## TASK DIRECTIONS
Look through the material below and report every line that includes "Left".

□ □ □

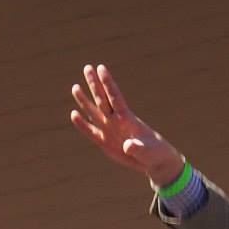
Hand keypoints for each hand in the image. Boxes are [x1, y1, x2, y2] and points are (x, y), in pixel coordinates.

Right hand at [68, 63, 185, 185]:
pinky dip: (82, 124)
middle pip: (102, 99)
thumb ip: (138, 147)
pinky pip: (90, 131)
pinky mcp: (104, 142)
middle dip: (95, 84)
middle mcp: (116, 121)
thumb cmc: (154, 153)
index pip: (115, 97)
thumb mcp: (148, 152)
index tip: (101, 67)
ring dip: (84, 100)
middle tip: (87, 67)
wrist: (153, 161)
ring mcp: (109, 130)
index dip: (108, 83)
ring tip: (75, 87)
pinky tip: (74, 114)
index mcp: (128, 119)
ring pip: (94, 112)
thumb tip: (128, 146)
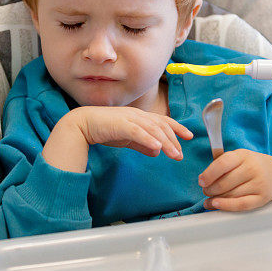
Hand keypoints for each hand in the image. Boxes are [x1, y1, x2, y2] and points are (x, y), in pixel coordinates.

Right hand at [43, 106, 192, 172]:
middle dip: (174, 140)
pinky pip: (138, 132)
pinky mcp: (120, 125)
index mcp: (140, 117)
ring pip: (153, 129)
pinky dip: (149, 139)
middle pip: (161, 126)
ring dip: (166, 142)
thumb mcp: (127, 138)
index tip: (189, 136)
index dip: (177, 127)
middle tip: (180, 155)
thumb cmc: (104, 129)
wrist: (82, 124)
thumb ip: (142, 144)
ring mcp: (129, 119)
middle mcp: (137, 115)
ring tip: (174, 154)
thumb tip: (157, 151)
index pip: (163, 121)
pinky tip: (157, 147)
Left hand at [197, 149, 271, 210]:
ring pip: (231, 195)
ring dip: (215, 200)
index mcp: (243, 155)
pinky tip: (216, 205)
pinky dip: (226, 206)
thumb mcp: (238, 158)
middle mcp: (252, 168)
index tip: (201, 181)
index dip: (209, 174)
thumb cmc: (250, 166)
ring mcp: (259, 183)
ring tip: (209, 200)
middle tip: (206, 191)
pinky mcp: (262, 197)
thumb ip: (221, 165)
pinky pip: (241, 204)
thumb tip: (203, 180)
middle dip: (210, 189)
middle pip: (224, 183)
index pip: (223, 164)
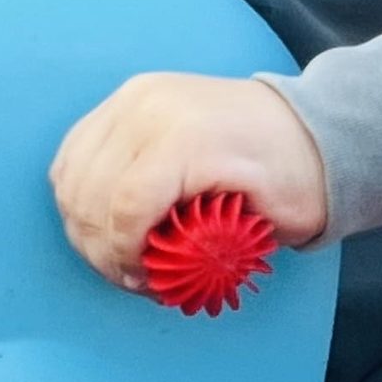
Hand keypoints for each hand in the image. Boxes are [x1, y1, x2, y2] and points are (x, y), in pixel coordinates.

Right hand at [50, 72, 329, 289]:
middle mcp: (148, 109)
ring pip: (70, 176)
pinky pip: (74, 156)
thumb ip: (210, 248)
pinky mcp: (122, 101)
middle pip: (88, 193)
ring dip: (83, 223)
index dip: (122, 253)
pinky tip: (106, 218)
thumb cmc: (297, 176)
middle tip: (129, 276)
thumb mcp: (269, 222)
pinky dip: (80, 194)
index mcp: (188, 138)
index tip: (142, 280)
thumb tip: (154, 272)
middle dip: (99, 247)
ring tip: (116, 251)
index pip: (126, 205)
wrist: (311, 125)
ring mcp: (130, 100)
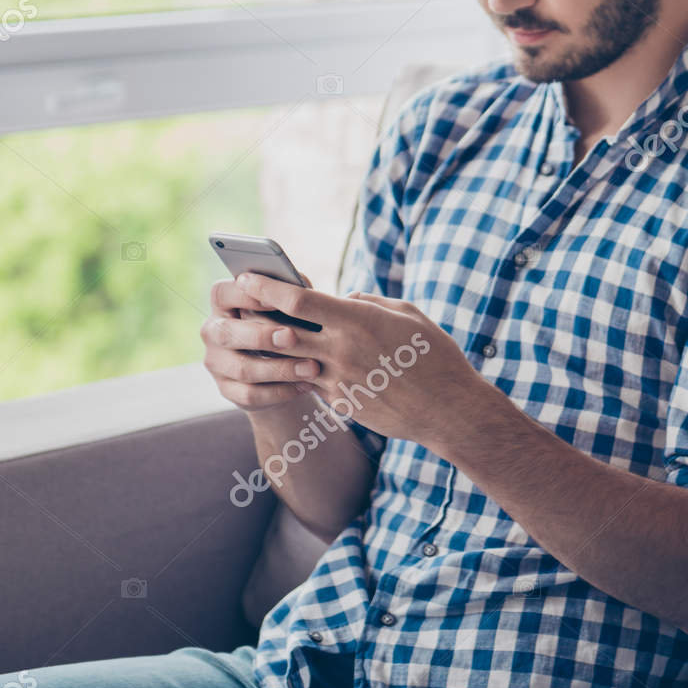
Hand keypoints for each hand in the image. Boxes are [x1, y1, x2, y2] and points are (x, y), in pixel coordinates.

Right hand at [202, 274, 321, 414]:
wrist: (283, 369)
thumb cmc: (288, 324)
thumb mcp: (288, 307)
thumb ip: (290, 293)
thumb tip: (303, 286)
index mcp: (223, 302)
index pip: (224, 293)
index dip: (248, 295)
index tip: (278, 299)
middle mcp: (213, 331)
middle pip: (228, 333)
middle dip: (262, 336)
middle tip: (292, 337)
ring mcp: (216, 363)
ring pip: (243, 368)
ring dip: (280, 369)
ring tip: (312, 368)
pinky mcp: (227, 390)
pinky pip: (251, 394)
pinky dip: (281, 391)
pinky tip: (305, 385)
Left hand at [232, 274, 490, 447]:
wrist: (448, 410)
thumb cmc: (435, 355)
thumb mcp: (407, 314)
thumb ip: (369, 302)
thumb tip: (346, 298)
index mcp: (356, 321)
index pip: (297, 300)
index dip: (267, 287)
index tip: (247, 277)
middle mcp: (340, 351)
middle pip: (281, 330)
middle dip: (256, 317)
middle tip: (239, 305)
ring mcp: (338, 380)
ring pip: (290, 360)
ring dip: (273, 348)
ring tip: (260, 334)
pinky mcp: (341, 403)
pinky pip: (311, 382)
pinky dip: (300, 371)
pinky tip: (298, 364)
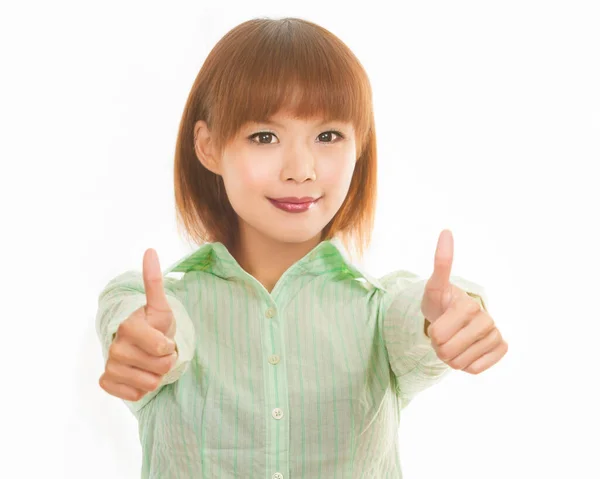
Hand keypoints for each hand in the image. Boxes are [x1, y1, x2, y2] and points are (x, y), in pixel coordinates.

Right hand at [99, 248, 177, 400]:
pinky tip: (138, 374)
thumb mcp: (161, 307)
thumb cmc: (154, 326)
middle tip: (158, 352)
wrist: (139, 346)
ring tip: (149, 362)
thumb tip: (150, 251)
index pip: (162, 347)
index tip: (164, 339)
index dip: (170, 346)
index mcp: (129, 326)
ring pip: (150, 384)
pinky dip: (142, 388)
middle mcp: (115, 346)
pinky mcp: (106, 382)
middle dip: (166, 362)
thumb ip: (154, 281)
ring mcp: (110, 365)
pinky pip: (135, 395)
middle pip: (160, 368)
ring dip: (156, 375)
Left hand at [420, 229, 507, 374]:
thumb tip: (446, 231)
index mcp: (468, 305)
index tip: (437, 323)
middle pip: (448, 352)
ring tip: (454, 341)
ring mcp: (495, 333)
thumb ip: (440, 262)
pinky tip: (467, 350)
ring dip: (451, 357)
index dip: (432, 335)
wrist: (454, 316)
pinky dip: (466, 365)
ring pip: (460, 364)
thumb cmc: (441, 302)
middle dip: (440, 347)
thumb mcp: (434, 287)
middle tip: (443, 334)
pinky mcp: (501, 347)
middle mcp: (486, 318)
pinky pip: (476, 369)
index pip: (438, 336)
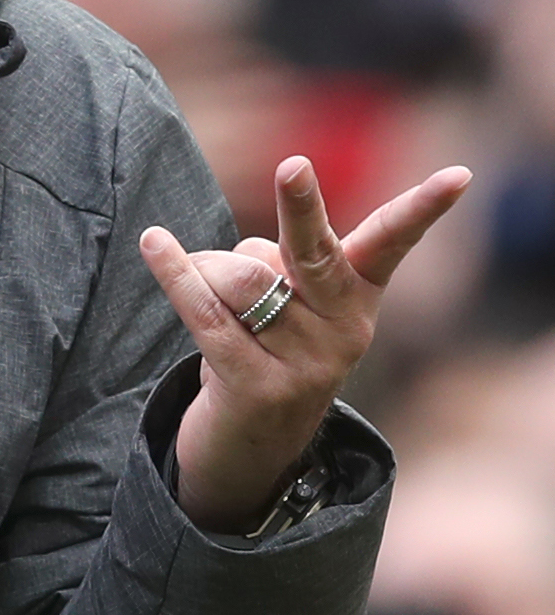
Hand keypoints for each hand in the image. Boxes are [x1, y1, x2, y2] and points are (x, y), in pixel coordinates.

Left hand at [141, 156, 469, 530]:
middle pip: (313, 251)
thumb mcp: (290, 305)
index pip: (392, 244)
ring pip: (240, 278)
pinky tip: (153, 242)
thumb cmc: (265, 349)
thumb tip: (243, 257)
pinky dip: (174, 273)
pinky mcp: (257, 387)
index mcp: (358, 299)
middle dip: (301, 206)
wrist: (252, 449)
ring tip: (212, 302)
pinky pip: (205, 313)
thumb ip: (281, 264)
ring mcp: (306, 363)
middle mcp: (345, 330)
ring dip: (207, 271)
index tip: (460, 174)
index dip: (423, 208)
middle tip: (293, 166)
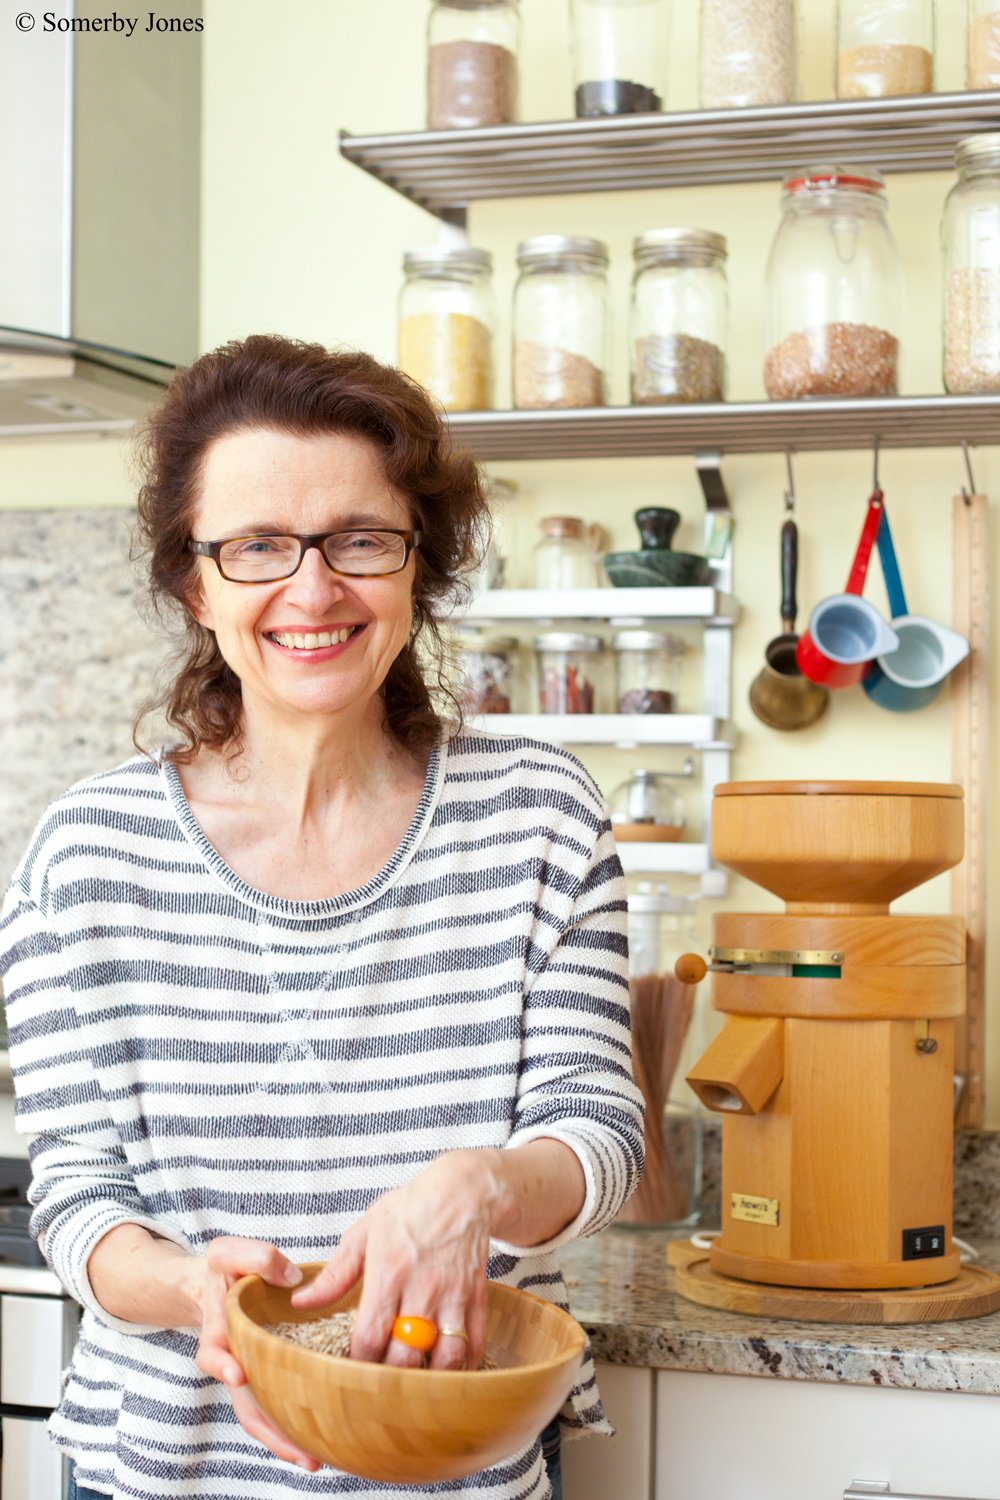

□ □ □

## EXERCISE RESPONSE
Left hand at [197, 149, 271, 210]:
Left hand at [232, 274, 490, 447]:
Left hand at [420, 229, 507, 374]:
Left hand at [141, 156, 469, 530]:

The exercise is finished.